━━━ INFORMATION SHOWN

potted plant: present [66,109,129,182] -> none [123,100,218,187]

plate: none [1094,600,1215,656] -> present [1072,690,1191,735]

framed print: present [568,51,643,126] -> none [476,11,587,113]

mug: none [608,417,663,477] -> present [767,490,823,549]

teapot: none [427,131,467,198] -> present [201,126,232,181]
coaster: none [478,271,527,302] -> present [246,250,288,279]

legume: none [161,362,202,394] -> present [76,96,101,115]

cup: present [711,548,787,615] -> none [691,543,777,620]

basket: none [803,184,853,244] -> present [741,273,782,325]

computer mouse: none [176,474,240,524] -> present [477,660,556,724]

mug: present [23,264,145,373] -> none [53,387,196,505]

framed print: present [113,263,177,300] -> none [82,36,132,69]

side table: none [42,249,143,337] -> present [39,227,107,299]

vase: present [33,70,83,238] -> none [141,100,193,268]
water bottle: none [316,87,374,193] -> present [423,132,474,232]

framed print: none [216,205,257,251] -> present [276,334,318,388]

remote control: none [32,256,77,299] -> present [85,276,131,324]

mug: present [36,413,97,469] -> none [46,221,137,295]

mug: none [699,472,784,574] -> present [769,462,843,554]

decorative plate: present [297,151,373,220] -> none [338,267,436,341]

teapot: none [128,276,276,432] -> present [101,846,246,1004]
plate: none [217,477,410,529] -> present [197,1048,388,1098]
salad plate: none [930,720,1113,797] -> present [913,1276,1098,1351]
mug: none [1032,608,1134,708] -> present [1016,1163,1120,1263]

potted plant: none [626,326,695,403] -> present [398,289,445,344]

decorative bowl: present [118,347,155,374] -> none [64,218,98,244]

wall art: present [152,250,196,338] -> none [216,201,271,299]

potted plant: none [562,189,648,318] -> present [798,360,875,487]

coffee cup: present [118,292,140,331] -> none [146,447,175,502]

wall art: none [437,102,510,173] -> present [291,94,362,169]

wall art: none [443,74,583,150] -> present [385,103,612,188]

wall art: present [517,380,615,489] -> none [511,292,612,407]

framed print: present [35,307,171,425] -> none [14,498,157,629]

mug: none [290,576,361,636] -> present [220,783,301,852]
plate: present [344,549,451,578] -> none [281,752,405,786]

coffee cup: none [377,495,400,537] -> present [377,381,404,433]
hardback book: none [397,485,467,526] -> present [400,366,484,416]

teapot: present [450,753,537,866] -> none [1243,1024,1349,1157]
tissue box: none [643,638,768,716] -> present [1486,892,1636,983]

━━━━━━

▶ **EXERCISE DIRECTIONS**:
Look above for the line containing "coaster: none [478,271,527,302]". Output from there through the line containing "mug: present [23,264,145,373]", exactly and inclusively.

▶ **RESULT OF THE TASK**:
coaster: none [478,271,527,302] -> present [246,250,288,279]

legume: none [161,362,202,394] -> present [76,96,101,115]

cup: present [711,548,787,615] -> none [691,543,777,620]

basket: none [803,184,853,244] -> present [741,273,782,325]

computer mouse: none [176,474,240,524] -> present [477,660,556,724]

mug: present [23,264,145,373] -> none [53,387,196,505]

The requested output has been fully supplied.